Ties with Turkey Threaten to Drive Wedge between Libya’s Presidential Council, Interim Govt

Wednesday, 5 May, 2021 - 05:30
Head of the Libyan Presidential Council Mohammed al-Menfi meets with a Turkish delegation in Tripoli on Monday.

Differences “as clear as day” have become apparent between Libyan Presidential Council, chaired by Mohammed al-Menfi, and the Government of National Unity (GNU), headed by Abdulhamid Dbeibeh, over the future of relations with Turkey.


The differences emerged during a surprise visited carried out by a senior Turkish delegation to Tripoli this week, informed sources from the GNU told Asharq Al-Awsat. The delegation included Foreign Minister Mevlut Cavusoglu and Defense Minister Hulusi Akar.


The sources said that Dbeibeh, Foreign Minister Najla al-Manqoush and Menfi are divided over how to deal with Turkey and persuade it to withdraw its Syrian mercenaries from Libya.


Furthermore, they revealed that Dbeibeh was being pressured to dismiss al-Manqoush following her call on Monday for foreign forces to quit Libya. Unofficial reports said the FM has received telephone threats from pro-Turkey officials in the GNU.

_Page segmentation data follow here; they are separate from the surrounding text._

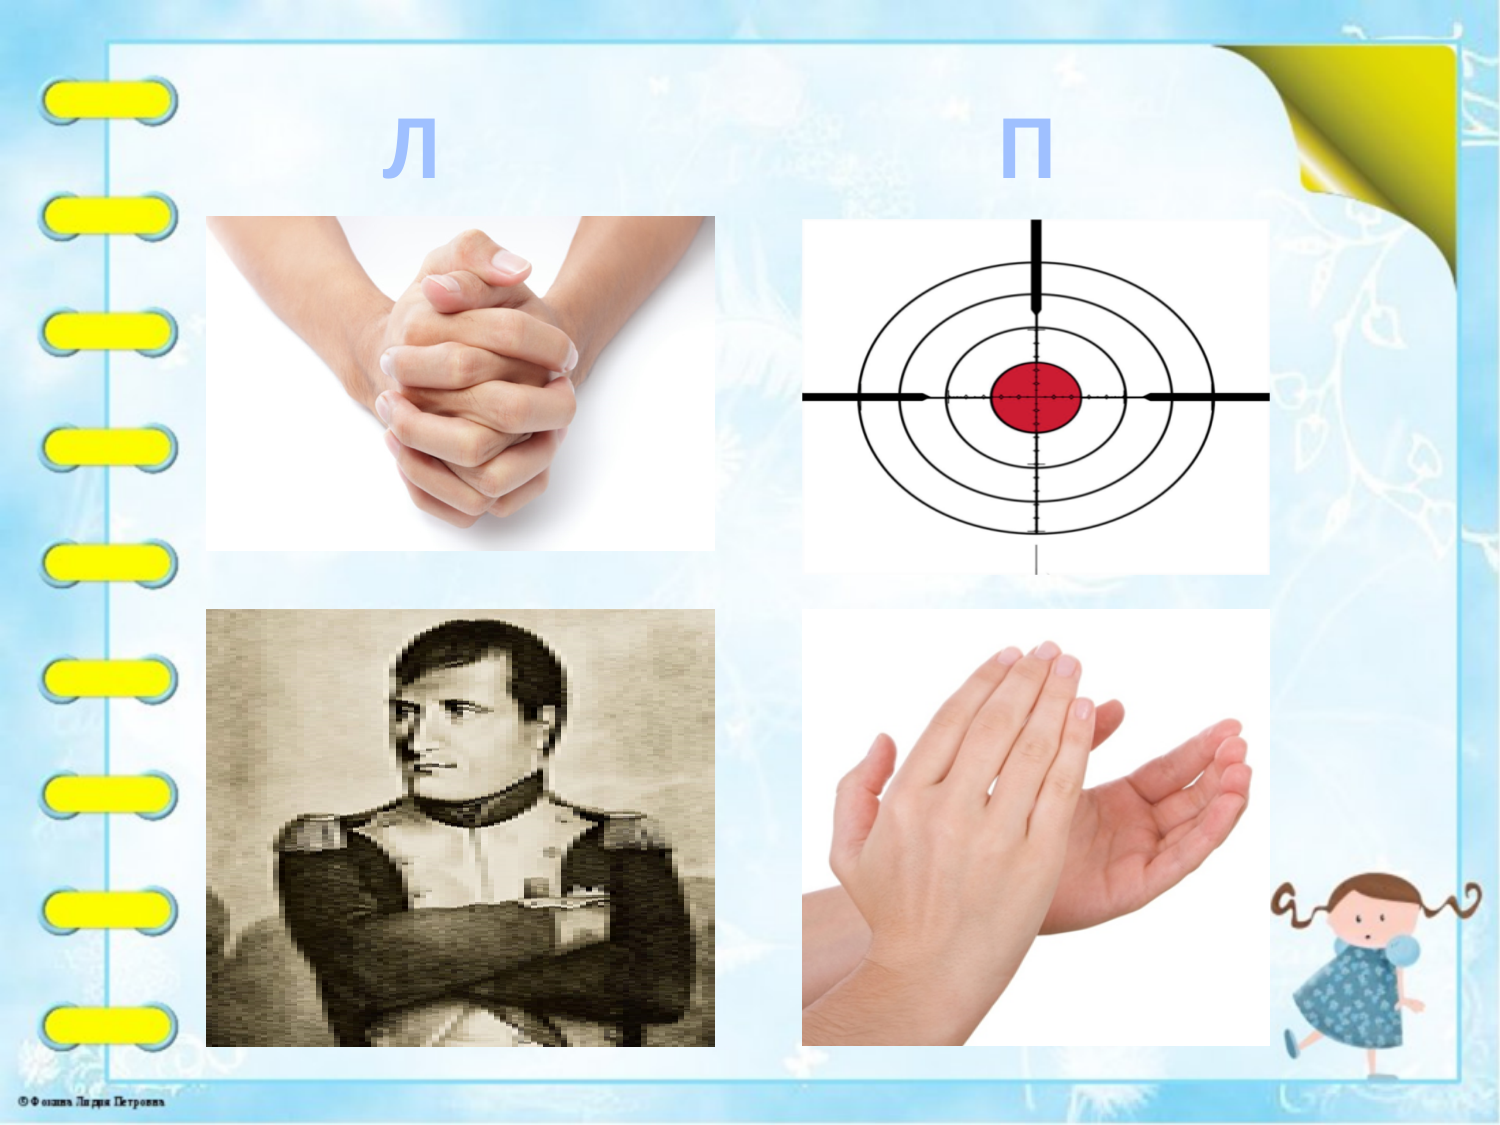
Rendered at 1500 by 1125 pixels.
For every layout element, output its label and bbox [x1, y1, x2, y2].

list [206, 215, 715, 551]
picture [0, 0, 1500, 1125]
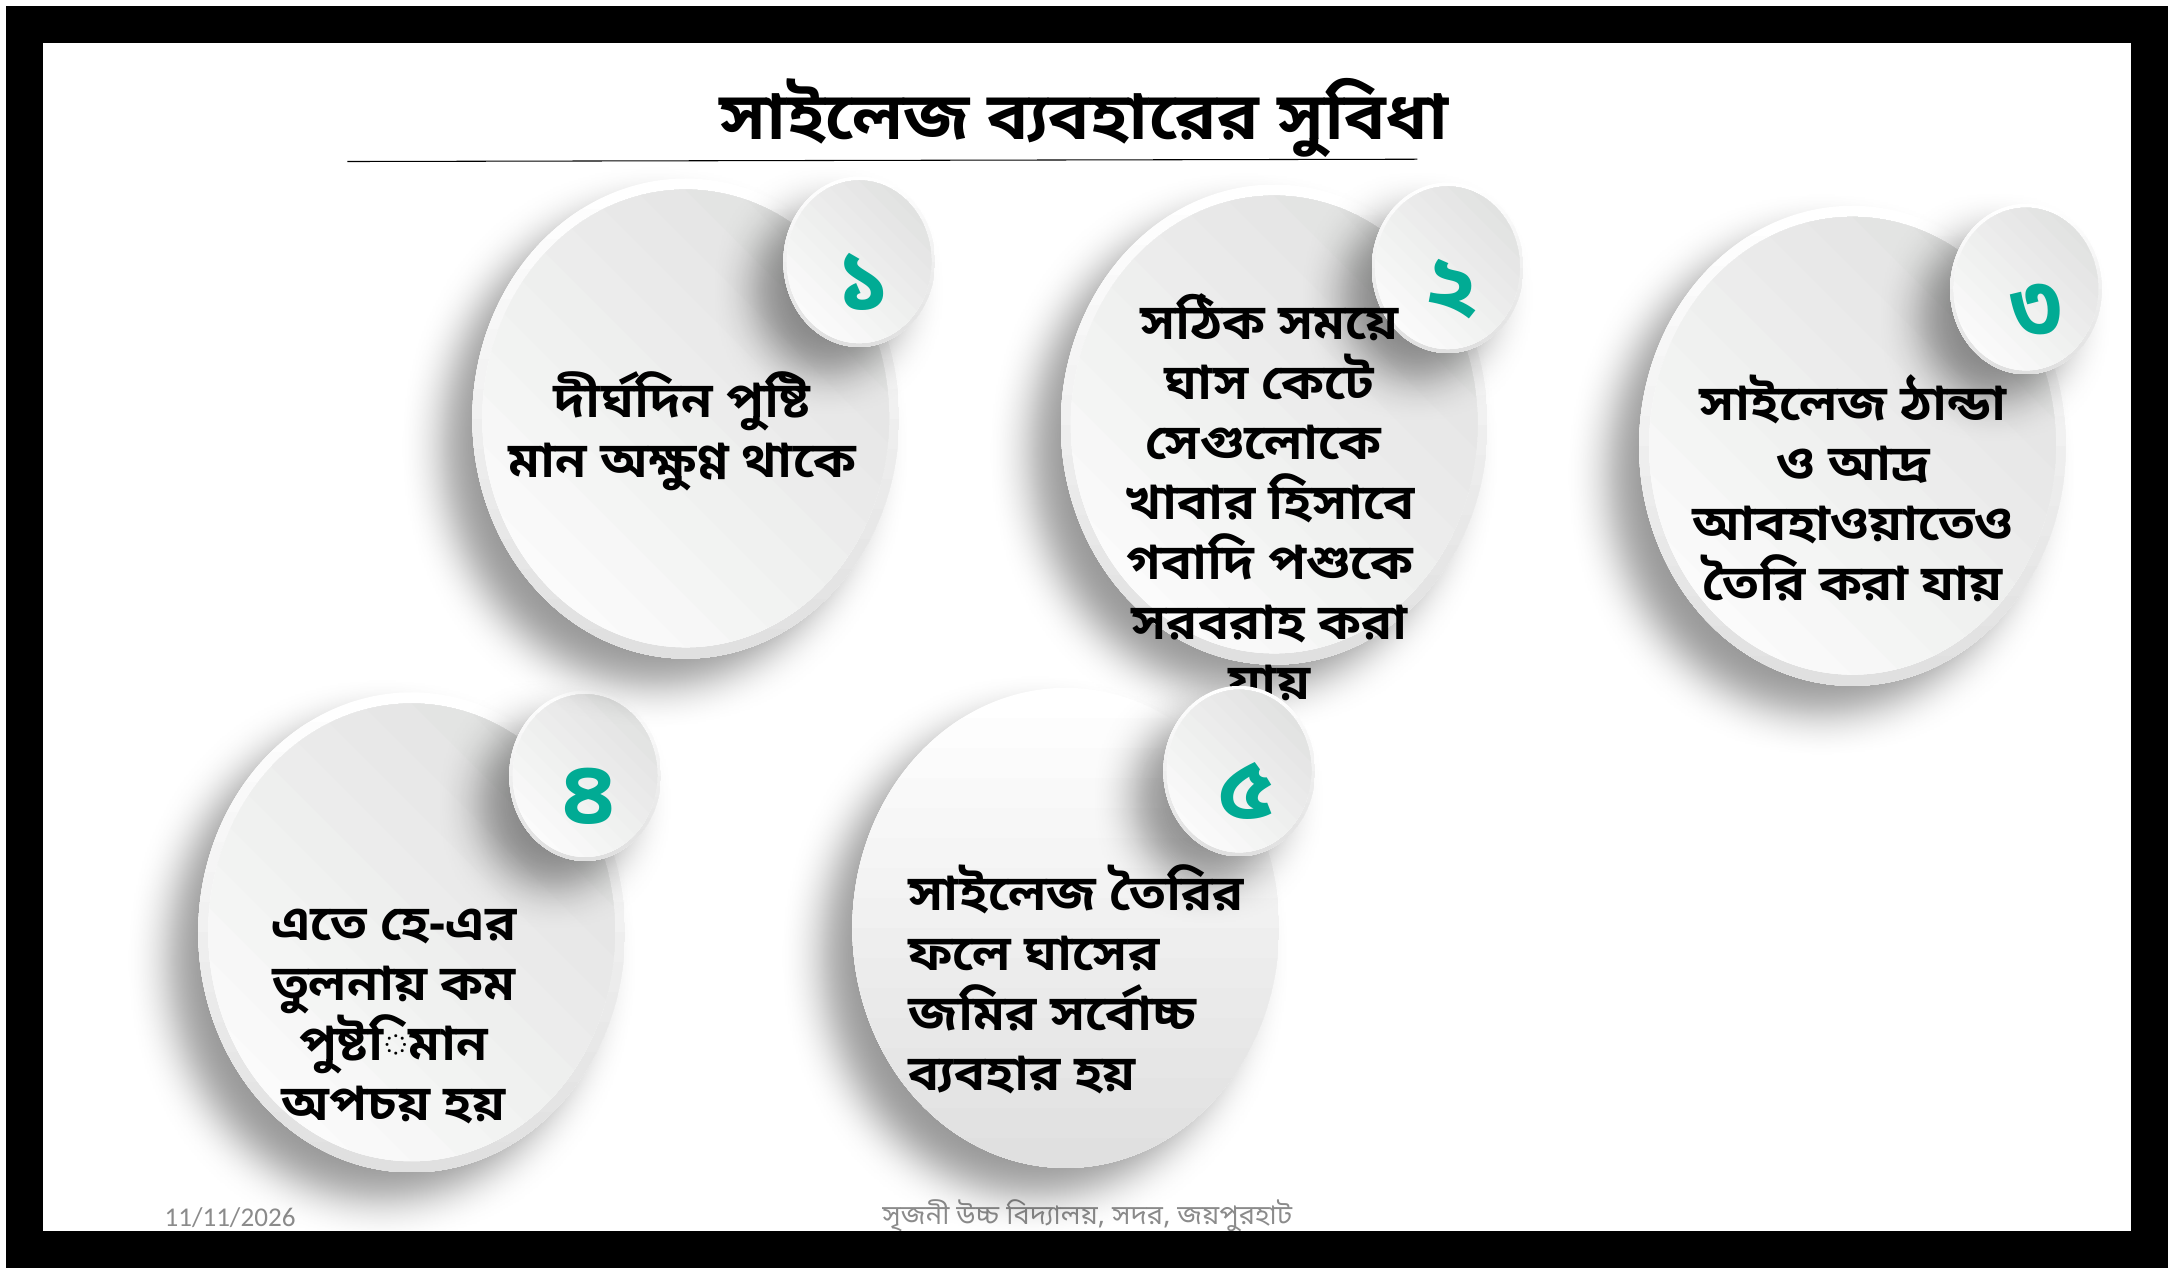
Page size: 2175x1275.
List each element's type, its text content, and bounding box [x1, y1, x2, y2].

Images of Dbeibeh’s meeting with the Turkish delegation revealed the warm welcome he bestowed upon them, while images of the meeting between Menfi and his guests told a different story.


Dbeibeh threw on Monday night an iftar banquet in honor of his guests, while Menfi, after meeting with the officials, sufficed with a brief statement that said they tackled bilateral relations, boosting economic cooperation and overcoming challenges facing the GNU.


Akar on Tuesday vowed that Turkey will continue to preserve peace in Libya until the December 24 elections are held. He said that the Turkish presence is aimed at protecting its interests and rights in the Eastern Mediterranean region.


Ankara will continue its activities in the Eastern Mediterranean in line with the agreements signed with the former Libyan Government of National Accord, he vowed.


Meanwhile, al-Manqoush’s remarks during a press briefing with her Turkish counterpart revealed the differences between her and Ankara when she openly urged it to pull out the mercenaries.


“We call on (Turkey) to take steps to implement all the provisions of ... the Security Council resolutions and to cooperate together to expel all foreign forces and mercenaries from the Libyan territories,” she said in an apparent rebuke.


Cavusoglu responded by saying that Turkish forces were in Libya as part of a training agreement reached with a previous Libya administration. “There are those who equate our legal presence ... with the foreign mercenary groups that fight in this country for money,” he said.


Unofficial reports said that al-Manqoush received the threats soon after the press conference ended. She did, however, receive the strong backing of figures who are opposed to Turkey’s meddling.